The letter was to be given limited circulation because of its sensitivity. Those on the need-to-know list included Sir David Manning, Ambassador to Washington; Sir Nigel Sheinwald, the Prime Minister's foreign policy adviser at No 10; John Scarlett, chairman of the Joint Intelligence Committee (now head of MI6); Jonathan Powell, Mr Blair's chief of staff; and David Hill, Downing Street's director of communications. It was also sent to the British representative to the UN and to David Richmond, Ambassador to Iraq.
Mr Perry said that the police were alerted to a possible leak when a copy of the secret document turned up in a pile of papers belonging to Anthony Clarke, then the Labour MP for Northampton South.
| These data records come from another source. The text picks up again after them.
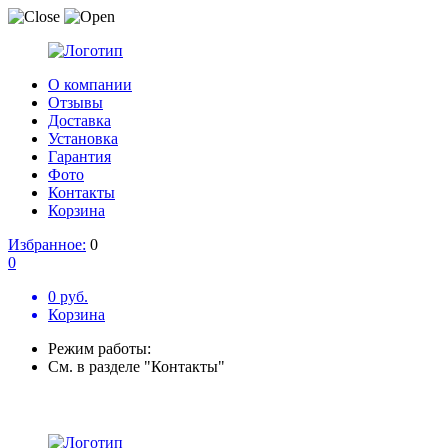
О компании
Отзывы
Доставка
Установка
Гарантия
Фото
Контакты
Корзина
Избранное:
0
0
0 руб.
Корзина
Режим работы:
См. в разделе "Контакты"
Mr O'Connor, who worked for the MP, had "slipped" the document into the other papers. Mr Perry said that the document was passed to Mr Clarke in the hope that it would be given wider circulation. The Labour backbencher had voted in 2003 against invading Iraq. The document was passed to the Special Branch.
All copies of the document were traced and retrieved, and scientific examination proved that the copy that ended up in Mr Clarke's constituency office in Northampton was a copy of the fax that originated at the Pindar communications centre. Further tests revealed Mr O'Connor's fingerprints and a trace of his handwriting, which had come through as "dents" on the document after it had been placed in an envelope with Mr Clarke's name written on it.
Contact between Mr Keogh, who was said to be "bored to tears with Iraq", and Mr O'Connor, who claimed to police that he was "95 per cent behind the military action against Saddam Hussein", was uncovered when the police examined mobile phone calls and text messages between the two.